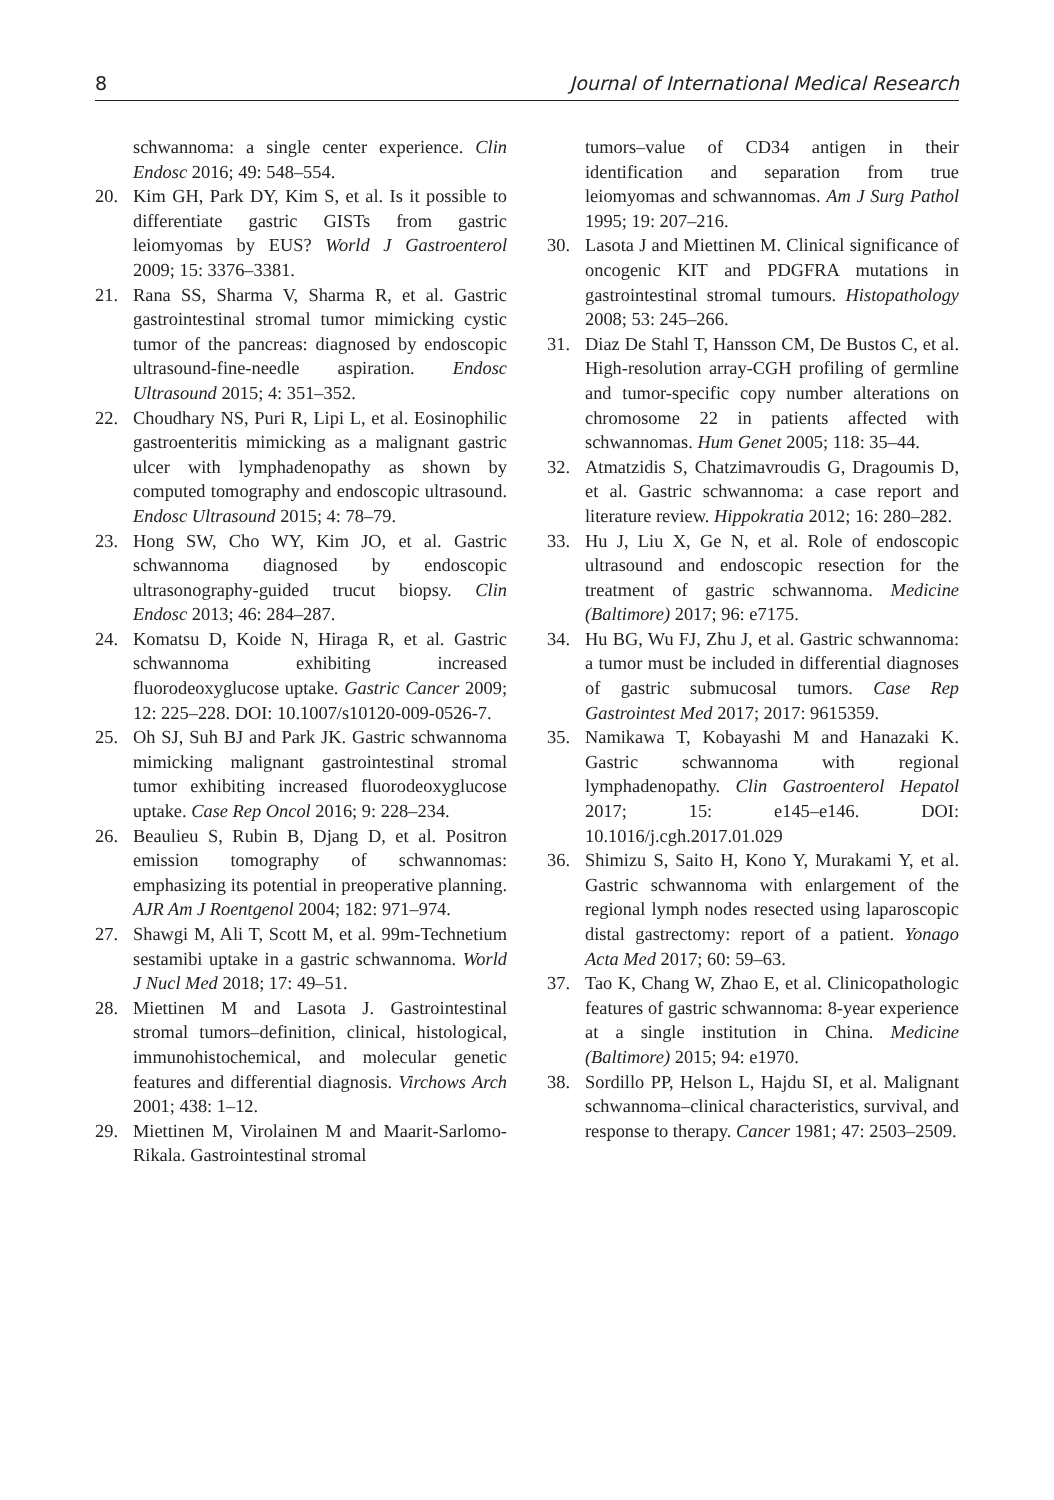8 Journal of International Medical Research
schwannoma: a single center experience. Clin Endosc 2016; 49: 548–554.
20. Kim GH, Park DY, Kim S, et al. Is it possible to differentiate gastric GISTs from gastric leiomyomas by EUS? World J Gastroenterol 2009; 15: 3376–3381.
21. Rana SS, Sharma V, Sharma R, et al. Gastric gastrointestinal stromal tumor mimicking cystic tumor of the pancreas: diagnosed by endoscopic ultrasound-fine-needle aspiration. Endosc Ultrasound 2015; 4: 351–352.
22. Choudhary NS, Puri R, Lipi L, et al. Eosinophilic gastroenteritis mimicking as a malignant gastric ulcer with lymphadenopathy as shown by computed tomography and endoscopic ultrasound. Endosc Ultrasound 2015; 4: 78–79.
23. Hong SW, Cho WY, Kim JO, et al. Gastric schwannoma diagnosed by endoscopic ultrasonography-guided trucut biopsy. Clin Endosc 2013; 46: 284–287.
24. Komatsu D, Koide N, Hiraga R, et al. Gastric schwannoma exhibiting increased fluorodeoxyglucose uptake. Gastric Cancer 2009; 12: 225–228. DOI: 10.1007/s10120-009-0526-7.
25. Oh SJ, Suh BJ and Park JK. Gastric schwannoma mimicking malignant gastrointestinal stromal tumor exhibiting increased fluorodeoxyglucose uptake. Case Rep Oncol 2016; 9: 228–234.
26. Beaulieu S, Rubin B, Djang D, et al. Positron emission tomography of schwannomas: emphasizing its potential in preoperative planning. AJR Am J Roentgenol 2004; 182: 971–974.
27. Shawgi M, Ali T, Scott M, et al. 99m-Technetium sestamibi uptake in a gastric schwannoma. World J Nucl Med 2018; 17: 49–51.
28. Miettinen M and Lasota J. Gastrointestinal stromal tumors–definition, clinical, histological, immunohistochemical, and molecular genetic features and differential diagnosis. Virchows Arch 2001; 438: 1–12.
29. Miettinen M, Virolainen M and Maarit-Sarlomo-Rikala. Gastrointestinal stromal
tumors–value of CD34 antigen in their identification and separation from true leiomyomas and schwannomas. Am J Surg Pathol 1995; 19: 207–216.
30. Lasota J and Miettinen M. Clinical significance of oncogenic KIT and PDGFRA mutations in gastrointestinal stromal tumours. Histopathology 2008; 53: 245–266.
31. Diaz De Stahl T, Hansson CM, De Bustos C, et al. High-resolution array-CGH profiling of germline and tumor-specific copy number alterations on chromosome 22 in patients affected with schwannomas. Hum Genet 2005; 118: 35–44.
32. Atmatzidis S, Chatzimavroudis G, Dragoumis D, et al. Gastric schwannoma: a case report and literature review. Hippokratia 2012; 16: 280–282.
33. Hu J, Liu X, Ge N, et al. Role of endoscopic ultrasound and endoscopic resection for the treatment of gastric schwannoma. Medicine (Baltimore) 2017; 96: e7175.
34. Hu BG, Wu FJ, Zhu J, et al. Gastric schwannoma: a tumor must be included in differential diagnoses of gastric submucosal tumors. Case Rep Gastrointest Med 2017; 2017: 9615359.
35. Namikawa T, Kobayashi M and Hanazaki K. Gastric schwannoma with regional lymphadenopathy. Clin Gastroenterol Hepatol 2017; 15: e145–e146. DOI: 10.1016/j.cgh.2017.01.029
36. Shimizu S, Saito H, Kono Y, Murakami Y, et al. Gastric schwannoma with enlargement of the regional lymph nodes resected using laparoscopic distal gastrectomy: report of a patient. Yonago Acta Med 2017; 60: 59–63.
37. Tao K, Chang W, Zhao E, et al. Clinicopathologic features of gastric schwannoma: 8-year experience at a single institution in China. Medicine (Baltimore) 2015; 94: e1970.
38. Sordillo PP, Helson L, Hajdu SI, et al. Malignant schwannoma–clinical characteristics, survival, and response to therapy. Cancer 1981; 47: 2503–2509.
☆ ☆ ☆ ☆ ☆
> What this task involves: Print the lines from the beginning of the records up to and including the line containing "20. Kim GH, Park", word for word, with no pictures.

> Response area:
8 Journal of International Medical Research
schwannoma: a single center experience. Clin Endosc 2016; 49: 548–554.
20. Kim GH, Park DY, Kim S, et al. Is it possible to differentiate gastric GISTs from gastric leiomyomas by EUS? World J Gastroenterol 2009; 15: 3376–3381.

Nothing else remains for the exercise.